Chiappetta was one of six experts brought in by the company to outline studies of key public concern, including noise and blasting, air quality and human health.
His response came to a question from Ruth Madsen, a mine opponent.
Kamloops Area Preservation Association has asked for a full-scale test blast so city residents can learn firsthand any vibrations or noise from blasting at the proposed open-pit copper mine immediately south of the city.
But Chiappetta said the industry standard would be to start operation with small blasts and measure vibration with instruments set between the mine and subdivisions in Pineview Valley and Aberdeen. It can then scale blasts to ensure there are no effects.
While consultants weren’t expected to provide answers — the company says those will come with its application to the provincial and federal governments expected next year — Chiappetta said mines have operated far closer than the 1.3-kilometers that any city subdivision will ever be to the mine.
Ajax mine “is not a technical challenge,” Chiappetta said. “We usually get called in when blasting is very close.”
“Very close,” Chiappetta said, includes housing with 300 metres of mine blasting.
“To us you have 1.3 to two kilometers and it’s a good buffer,” he said. “We have great capability to control things.”
Contrary to an opinion contained in a report from a local engineering firm, Chiappetta said it is impossible for a mine blast to create a window-breaking sonic boom.
The meeting at the university’s Grand Hall was the first of four scheduled this week.
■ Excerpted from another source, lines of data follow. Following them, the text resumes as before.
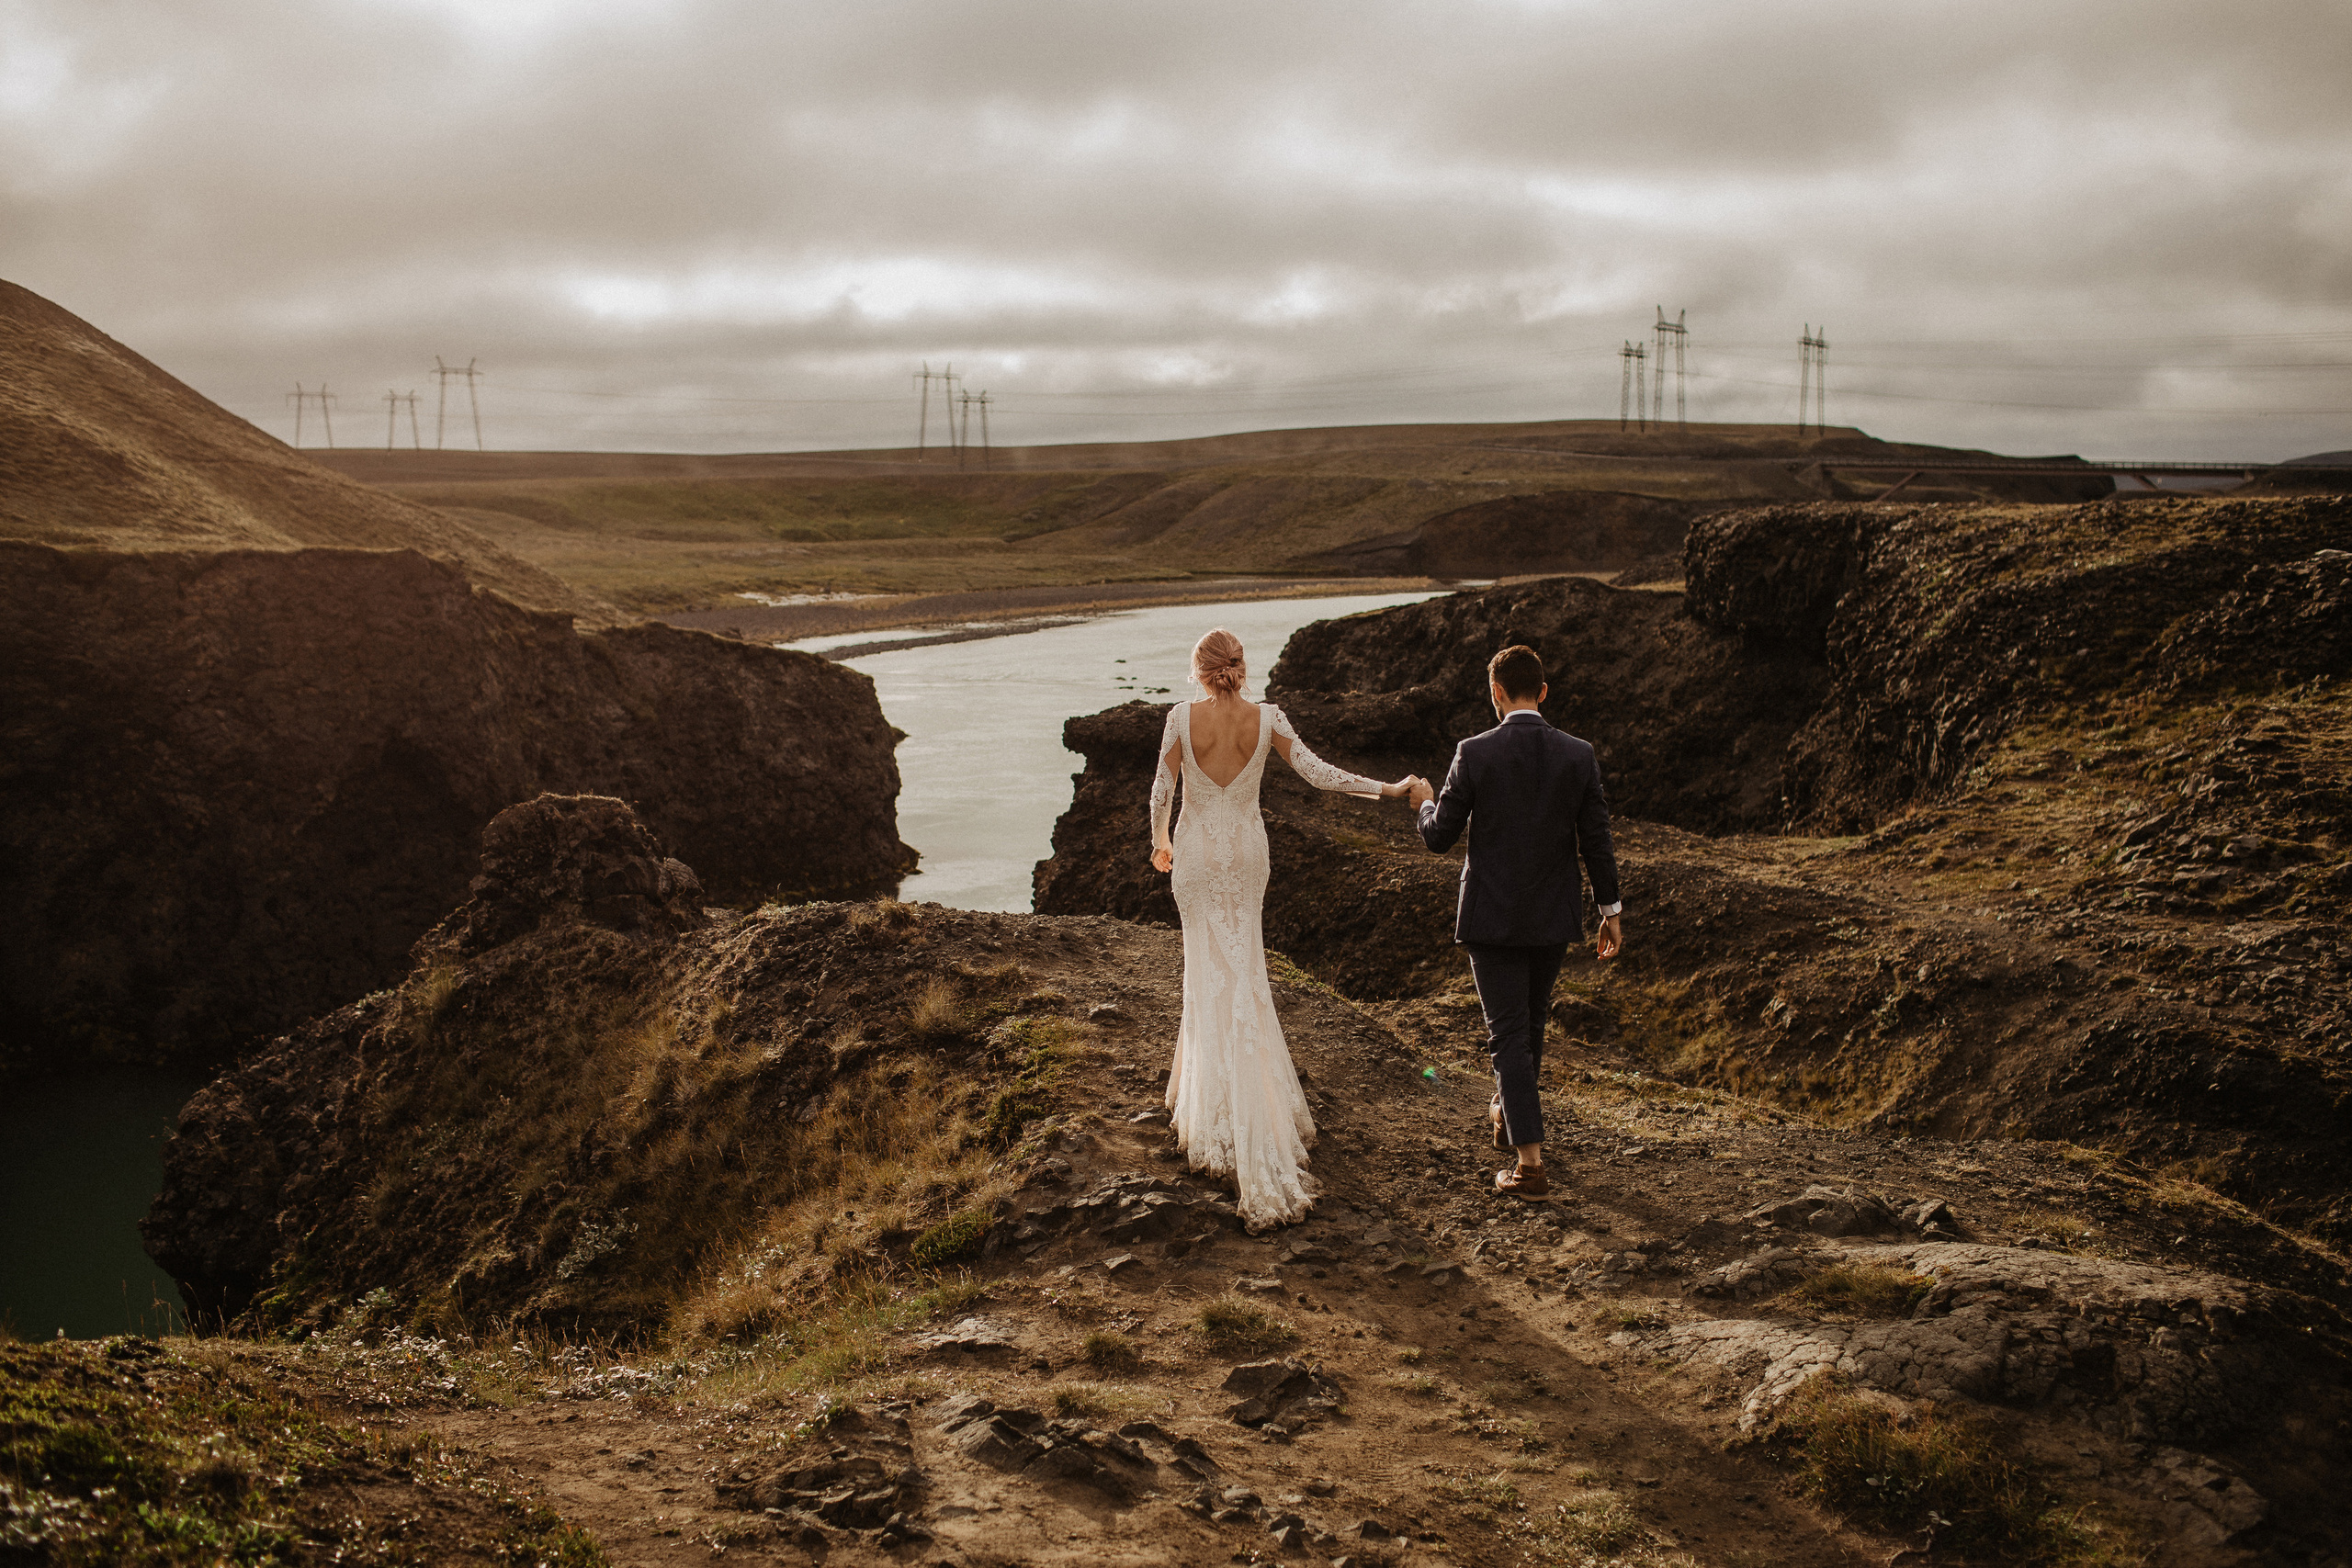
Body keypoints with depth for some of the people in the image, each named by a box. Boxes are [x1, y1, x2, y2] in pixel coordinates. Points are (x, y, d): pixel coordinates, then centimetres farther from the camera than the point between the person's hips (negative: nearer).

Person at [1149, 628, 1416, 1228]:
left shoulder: (1183, 716, -16)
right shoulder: (1267, 718, -11)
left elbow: (1162, 789, -8)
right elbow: (1318, 774, -12)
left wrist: (1160, 841, 11)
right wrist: (1388, 789, -2)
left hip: (1196, 852, -2)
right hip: (1248, 851, 3)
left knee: (1214, 966, 5)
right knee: (1239, 962, 20)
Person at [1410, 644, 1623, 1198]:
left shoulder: (1474, 754, -14)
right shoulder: (1578, 755, -6)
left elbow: (1439, 837, -6)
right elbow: (1596, 841, -2)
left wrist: (1424, 803, 16)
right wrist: (1610, 912, 8)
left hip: (1492, 916, -3)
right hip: (1554, 916, 4)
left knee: (1509, 1033, 1)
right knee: (1532, 1019, 24)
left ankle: (1530, 1163, -4)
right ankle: (1509, 1112, 46)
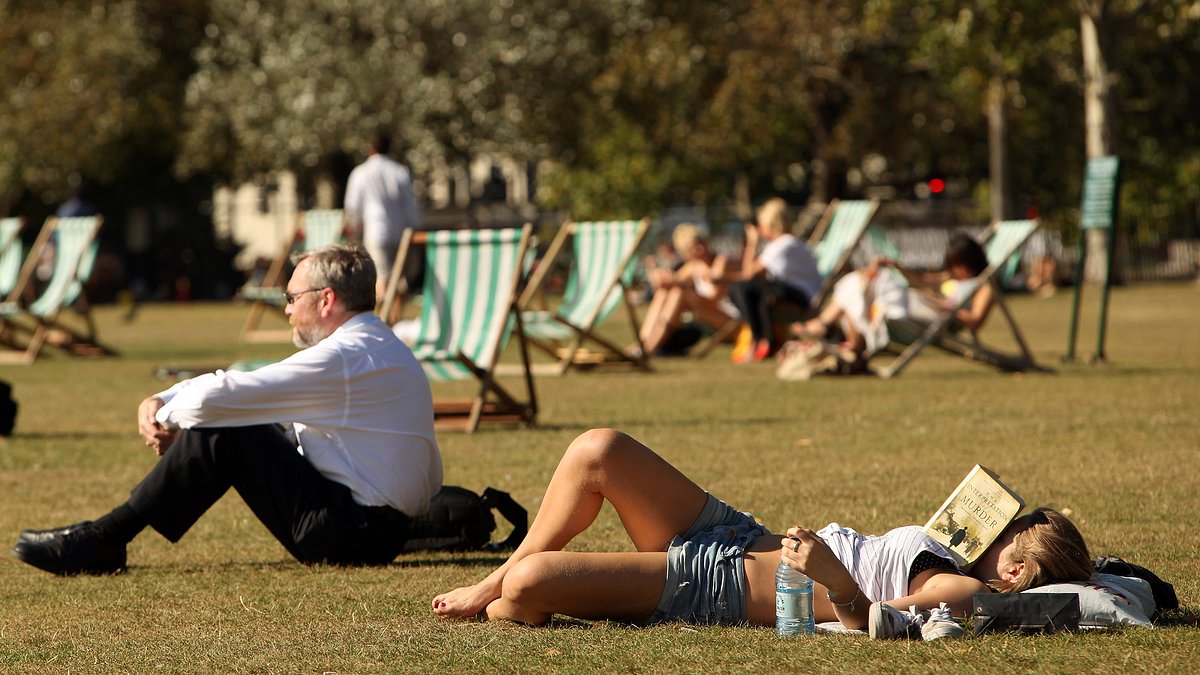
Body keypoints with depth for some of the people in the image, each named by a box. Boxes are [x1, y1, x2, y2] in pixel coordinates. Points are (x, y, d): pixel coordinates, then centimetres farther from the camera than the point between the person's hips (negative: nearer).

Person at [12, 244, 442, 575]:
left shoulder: (342, 359, -18)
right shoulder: (378, 346, 16)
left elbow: (217, 396, -21)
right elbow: (230, 390, 17)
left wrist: (167, 418, 1)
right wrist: (158, 403, 4)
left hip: (349, 535, -10)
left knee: (220, 432, -12)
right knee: (236, 421, 13)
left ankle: (101, 542, -6)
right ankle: (105, 536, 11)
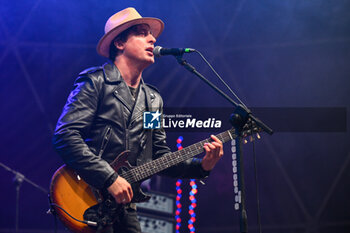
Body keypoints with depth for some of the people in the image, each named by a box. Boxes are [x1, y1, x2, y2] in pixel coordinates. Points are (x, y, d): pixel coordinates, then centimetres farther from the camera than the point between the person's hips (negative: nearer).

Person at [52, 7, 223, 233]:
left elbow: (160, 158, 18)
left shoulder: (154, 100, 18)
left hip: (124, 205, 7)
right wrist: (110, 179, -20)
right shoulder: (96, 82, -4)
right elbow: (65, 136, -15)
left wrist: (201, 166, 0)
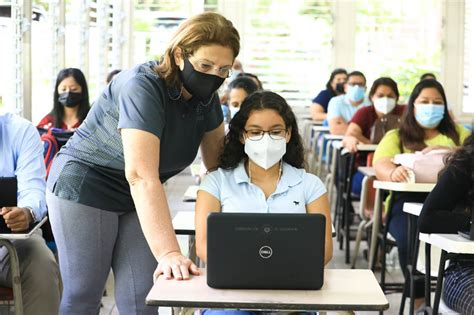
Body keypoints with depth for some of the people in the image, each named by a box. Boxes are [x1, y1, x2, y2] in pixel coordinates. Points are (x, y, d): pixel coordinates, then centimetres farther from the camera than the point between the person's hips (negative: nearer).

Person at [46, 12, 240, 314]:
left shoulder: (206, 97, -5)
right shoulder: (142, 87, -28)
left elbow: (218, 160, 6)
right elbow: (141, 175, -37)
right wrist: (168, 252, -45)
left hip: (137, 199, 6)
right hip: (84, 187, -6)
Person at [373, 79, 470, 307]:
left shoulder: (457, 134, 26)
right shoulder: (395, 136, 19)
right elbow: (380, 166, 0)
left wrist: (446, 152, -12)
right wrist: (394, 173, -25)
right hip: (408, 202, -1)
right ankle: (419, 300, -16)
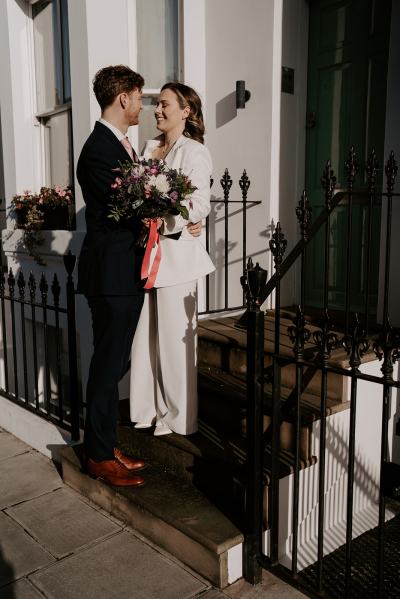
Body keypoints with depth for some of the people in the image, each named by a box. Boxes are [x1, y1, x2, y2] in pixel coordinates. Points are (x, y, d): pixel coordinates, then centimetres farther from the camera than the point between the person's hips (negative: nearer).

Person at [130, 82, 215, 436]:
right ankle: (149, 409, 24)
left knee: (174, 336, 1)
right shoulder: (150, 148, 16)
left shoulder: (194, 152, -4)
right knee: (146, 333, 10)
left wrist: (162, 224, -21)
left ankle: (179, 417, 16)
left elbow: (200, 206, -13)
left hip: (176, 250, -6)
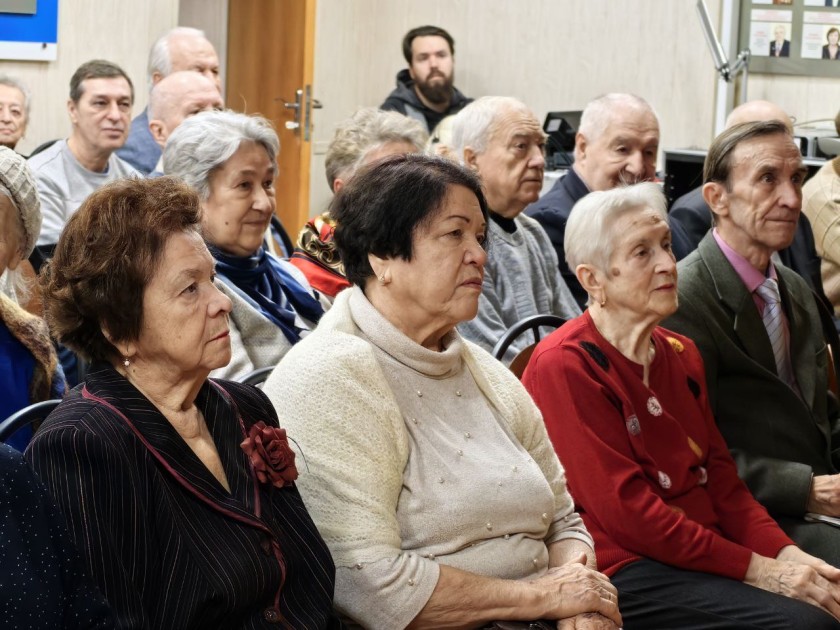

While Ajax meetings have typically been bustling and sometimes rowdy, Monday’s was a lightly attended and polite affair.
About 70 people were at the meeting in a room prepared for as many as 250. Two security guards were stationed outside the room in preparation, however.
Following presentations from Chiappetta and another noise expert, one of the attendees, Paula Pick, asked a simple question: “To bring it down to the layperson’s level, if you’re sleeping in Aberdeen or Pineview Valley…is your sleep going to be disturbed?”
The answer, of course, is it depends — on factors including wind, weather and even the person.
“I sleep through everything,” said engineer Johathan Chui. “My wife wakes up at the slightest sound.”
Scientists did say studies will specifically look at weather inversions, which can cause noise to travel greater distances.
One of the most persistent questioners was Robert Schemenauer, a retired scientist living in Kamloops. He questioned aspects of studies and said in an interview he sees a lack of scientific rigour in some.
On water, for example, “they’re not looking at all aspects, the expert on fog said in an interview.
“It’s not just rain and snow. It’s fog as well. We’ve known that for 30 or 40 years.”
A repeat of Monday’s presentation open the public is set for Tuesday at 1 p.m.